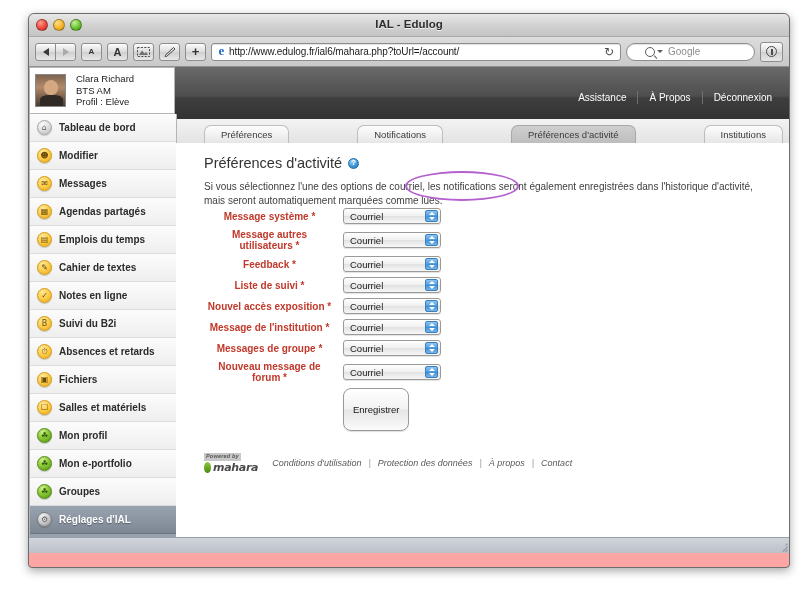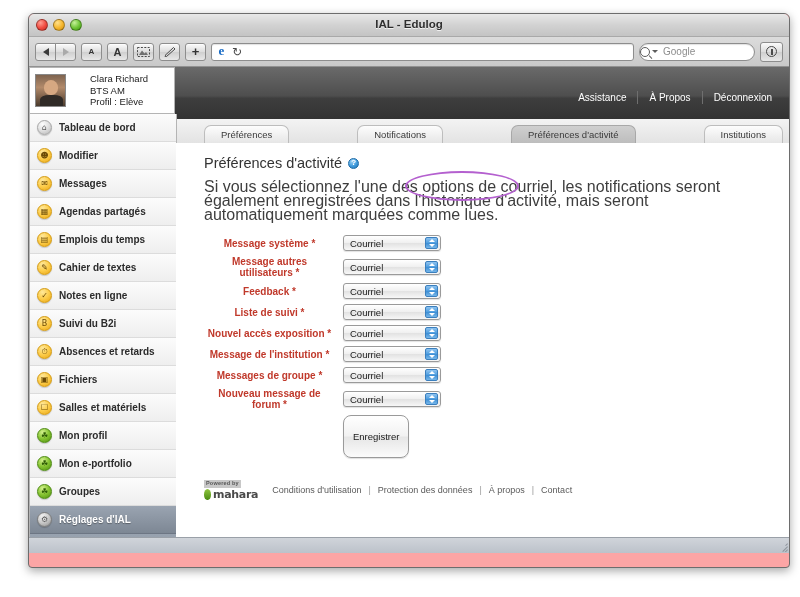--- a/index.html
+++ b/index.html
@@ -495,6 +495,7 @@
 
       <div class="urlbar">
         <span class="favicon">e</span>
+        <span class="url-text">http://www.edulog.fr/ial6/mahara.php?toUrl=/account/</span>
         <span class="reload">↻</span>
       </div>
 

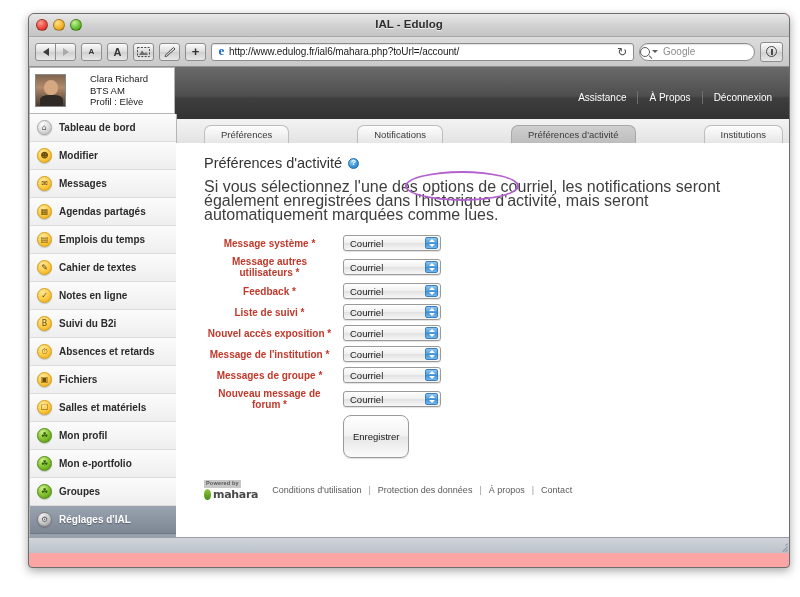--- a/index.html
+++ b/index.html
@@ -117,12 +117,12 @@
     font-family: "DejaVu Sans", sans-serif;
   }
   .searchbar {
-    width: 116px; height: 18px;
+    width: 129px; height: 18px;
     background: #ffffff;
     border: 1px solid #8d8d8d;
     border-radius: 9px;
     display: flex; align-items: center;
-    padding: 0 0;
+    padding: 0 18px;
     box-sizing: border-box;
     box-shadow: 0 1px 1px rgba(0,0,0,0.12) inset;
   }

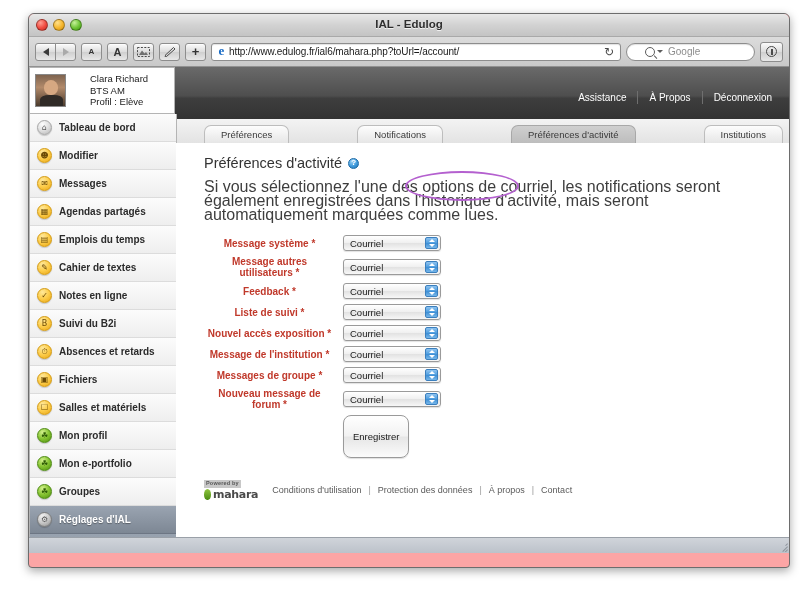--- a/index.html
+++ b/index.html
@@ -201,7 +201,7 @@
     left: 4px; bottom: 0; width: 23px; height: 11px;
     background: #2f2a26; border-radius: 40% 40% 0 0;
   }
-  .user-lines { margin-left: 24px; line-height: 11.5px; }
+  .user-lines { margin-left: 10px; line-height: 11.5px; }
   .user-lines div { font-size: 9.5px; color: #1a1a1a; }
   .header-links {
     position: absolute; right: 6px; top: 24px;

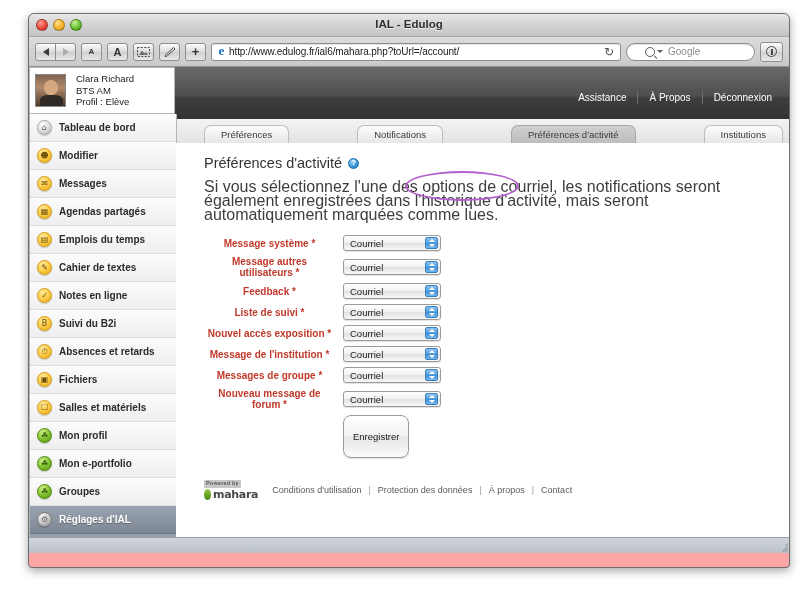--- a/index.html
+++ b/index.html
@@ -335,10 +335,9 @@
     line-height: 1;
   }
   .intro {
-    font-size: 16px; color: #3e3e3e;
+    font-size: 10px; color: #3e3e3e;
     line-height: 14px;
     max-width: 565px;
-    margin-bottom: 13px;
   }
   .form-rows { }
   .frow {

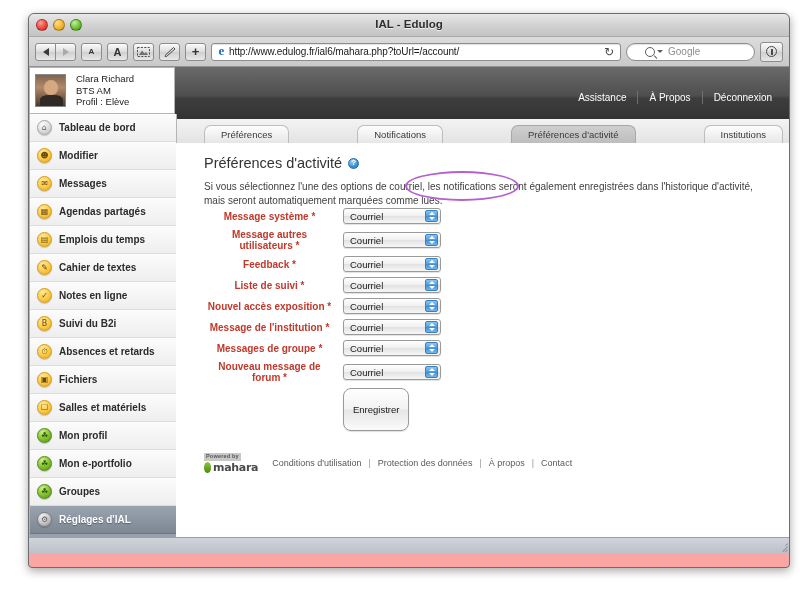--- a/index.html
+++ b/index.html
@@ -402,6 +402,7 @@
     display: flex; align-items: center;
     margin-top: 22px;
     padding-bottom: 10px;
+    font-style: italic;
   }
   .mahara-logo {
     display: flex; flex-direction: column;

TASK BRIEF: Please reproduce every record exactly as written, excluding the pictures.

TASK SOLUTION:
--- a/index.html
+++ b/index.html
@@ -495,6 +495,7 @@
 
       <div class="urlbar">
         <span class="favicon">e</span>
+        <span class="url-text">http://www.edulog.fr/ial6/mahara.php?toUrl=/account/</span>
         <span class="reload">↻</span>
       </div>
 

--- a/index.html
+++ b/index.html
@@ -117,12 +117,12 @@
     font-family: "DejaVu Sans", sans-serif;
   }
   .searchbar {
-    width: 116px; height: 18px;
+    width: 129px; height: 18px;
     background: #ffffff;
     border: 1px solid #8d8d8d;
     border-radius: 9px;
     display: flex; align-items: center;
-    padding: 0 0;
+    padding: 0 18px;
     box-sizing: border-box;
     box-shadow: 0 1px 1px rgba(0,0,0,0.12) inset;
   }

--- a/index.html
+++ b/index.html
@@ -201,7 +201,7 @@
     left: 4px; bottom: 0; width: 23px; height: 11px;
     background: #2f2a26; border-radius: 40% 40% 0 0;
   }
-  .user-lines { margin-left: 24px; line-height: 11.5px; }
+  .user-lines { margin-left: 10px; line-height: 11.5px; }
   .user-lines div { font-size: 9.5px; color: #1a1a1a; }
   .header-links {
     position: absolute; right: 6px; top: 24px;

--- a/index.html
+++ b/index.html
@@ -335,10 +335,9 @@
     line-height: 1;
   }
   .intro {
-    font-size: 16px; color: #3e3e3e;
+    font-size: 10px; color: #3e3e3e;
     line-height: 14px;
     max-width: 565px;
-    margin-bottom: 13px;
   }
   .form-rows { }
   .frow {

--- a/index.html
+++ b/index.html
@@ -402,6 +402,7 @@
     display: flex; align-items: center;
     margin-top: 22px;
     padding-bottom: 10px;
+    font-style: italic;
   }
   .mahara-logo {
     display: flex; flex-direction: column;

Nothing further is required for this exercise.